The same pattern extends into the frontier industries we should be helping to shape.

In space, Australia remains a supporting player. We provide tracking infrastructure for programs such as NASA’s Artemis missions, while others push ahead with lunar payloads, launch capability and commercial space platforms. Domestic efforts from Gilmour Space to Fleet are promising, but remain small relative to the scale of global investment. While the architecture of a cislunar economy emerges, Australia plays a supporting role.

The lunar economy seems less abstract when Helium-3 joins the story. This isotope is rare on Earth but increasingly discussed as a potential fuel for advanced fusion systems. Australia’s Gold Hydrogen has identified elevated helium-3 concentrations in South Australia, including at its Ramsay prospect. Yet there it remains. A footnote rather than a strategic priority. Other nations are already thinking in terms of extraction, supply chains, and even lunar sourcing. Australia has the beginnings of an advantage, but little evidence of urgency.

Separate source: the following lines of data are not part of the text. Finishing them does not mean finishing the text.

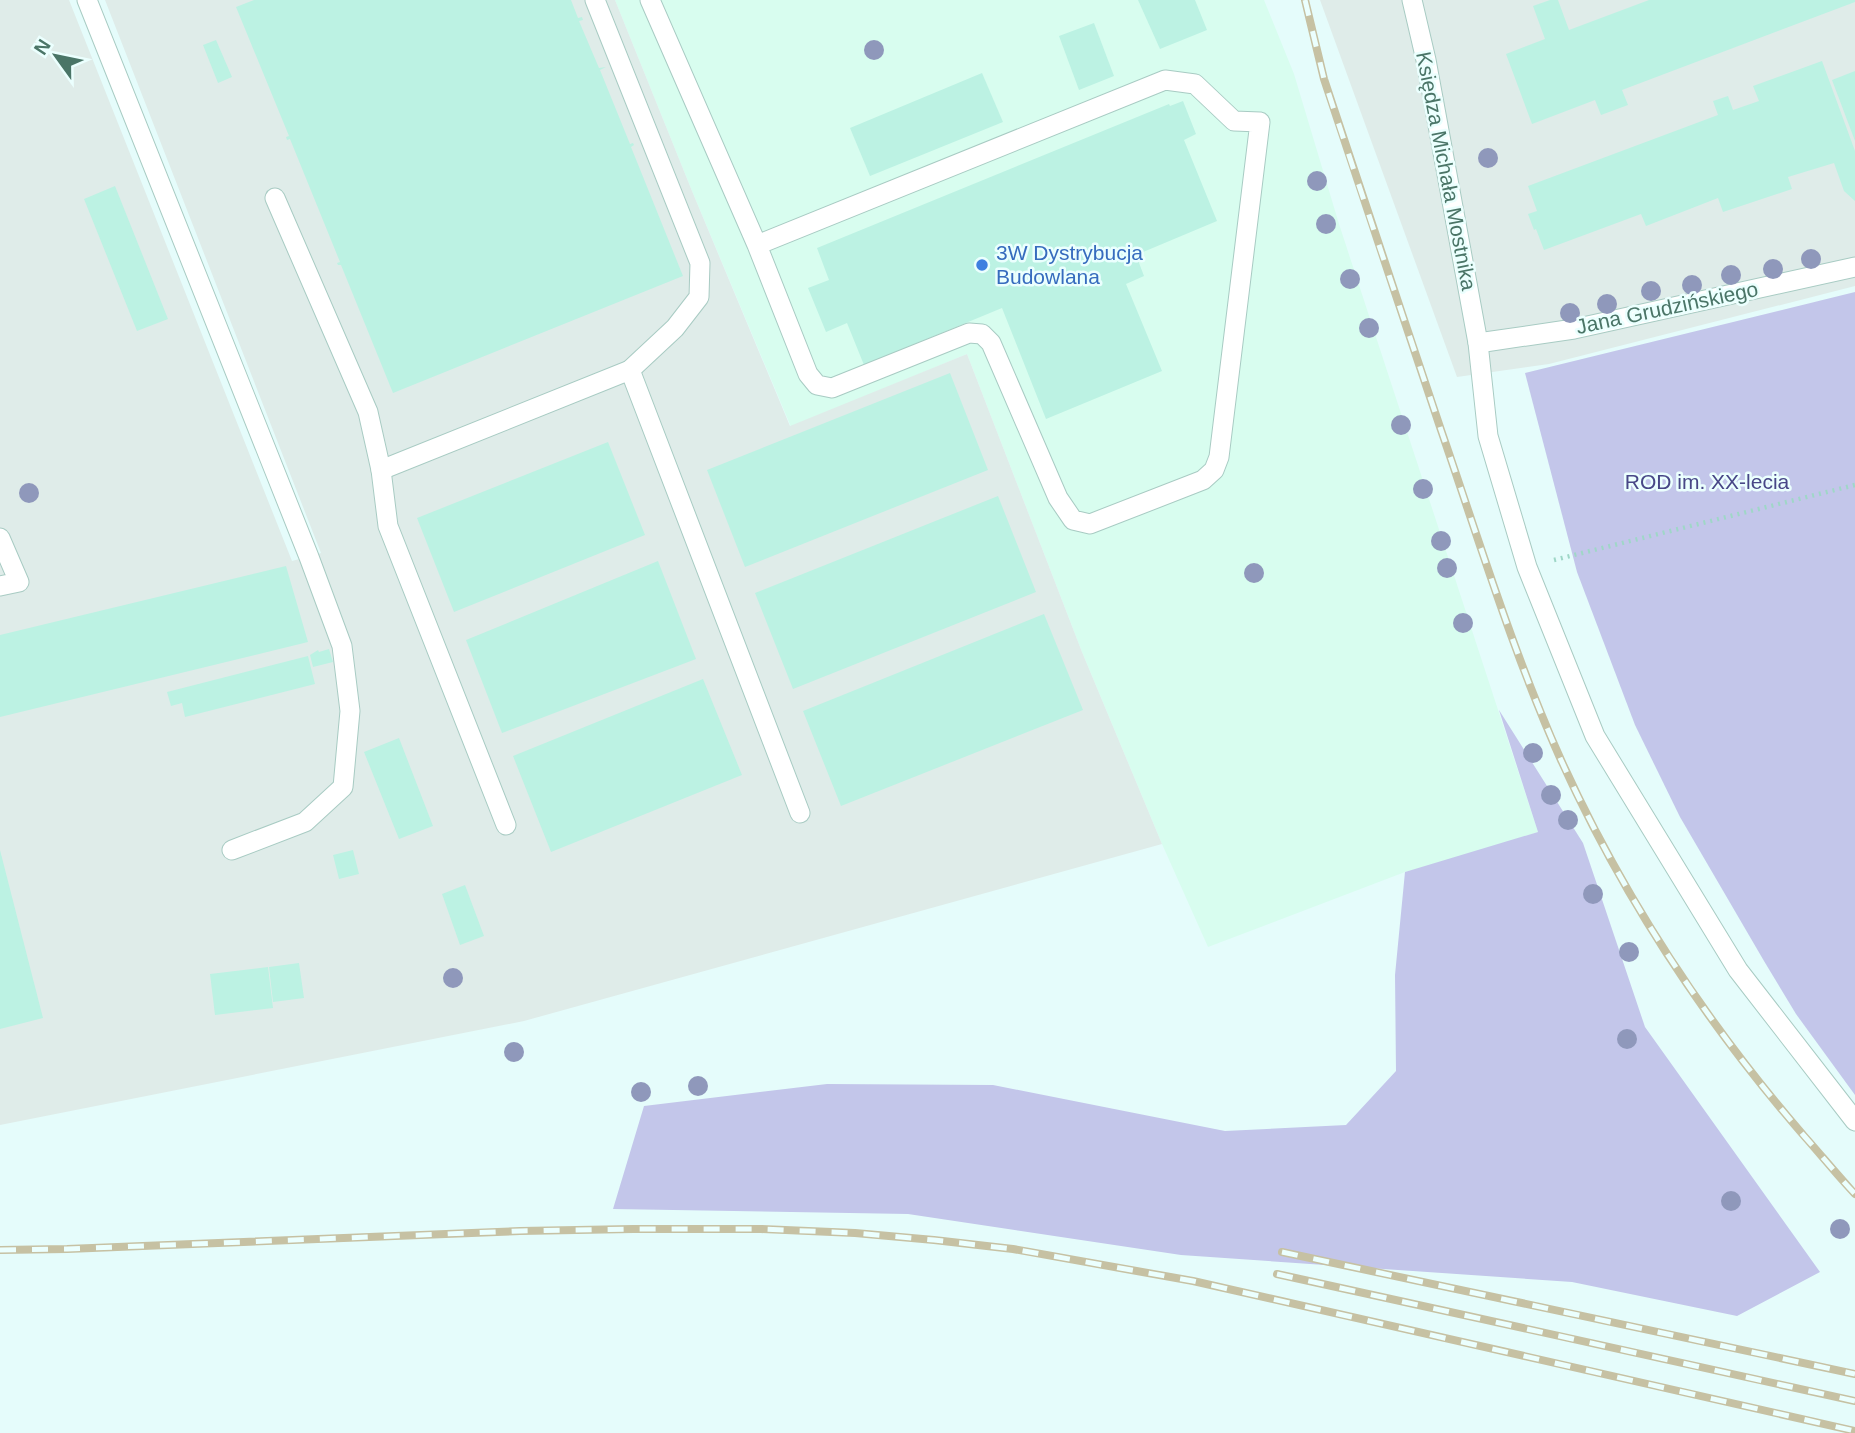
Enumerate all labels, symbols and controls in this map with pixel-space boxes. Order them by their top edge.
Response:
north arrow [21,21,91,91]
text: N [30,36,55,58]
street label: Księdza Michała Mostnika [1412,50,1481,293]
place label: 3W Dystrybucja Budowlana [996,241,1143,288]
marker: 3W Dystrybucja Budowlana [974,257,990,273]
street label: Jana Grudzińskiego [1574,277,1760,338]
park label: ROD im. XX-lecia [1625,470,1790,493]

In fusion itself, the gap widens. Australia has credible scientific heritage and pockets of private innovation, including laser-based approaches and investment links to international ventures. But the scale is modest. The United States, China, and Europe are committing serious capital and engineering effort toward pilot systems in the coming decades. The race is hot and industrial.

The economic data reinforces a broader pattern. Labour productivity fell 0.6 per cent in 2024-25, with multifactor productivity also declining. Headline GDP growth is propped up by population expansion, while GDP per capita – and therefore living standards – has stagnated. As Australians feel in their pockets, resource wealth is not translating into productivity gains or value-added industry.

This is not accidental. It is the predictable result of a system geared toward short-term management: reactive energy policy, slow approvals, and a reliance on migration to offset structural weaknesses rather than address them. Investment is deterred by volatility. Projects stall in process. Strategy is replaced by sequencing announcements.

Meanwhile, larger economies are building the architecture of the future: secure supply chains, scaled processing, advanced recycling, firm power for industry, and emerging technologies from space to fusion. Australia continues to supply the inputs while others innovate them.

The pattern is becoming harder to ignore. We have the resources, the capital, and the strategic position. What we lack is the political courage to convert those advantages into capability, instead of hyper-focus on the transition.

Embarrassment, at least, has its uses. It clarifies the gap between potential and performance. The evidence is already visible in idled plants, thin fuel buffers, and missed opportunities across space, helium-3 and fusion.

The question is whether that gap becomes politically significant enough to force action before it becomes economically and culturally entrenched.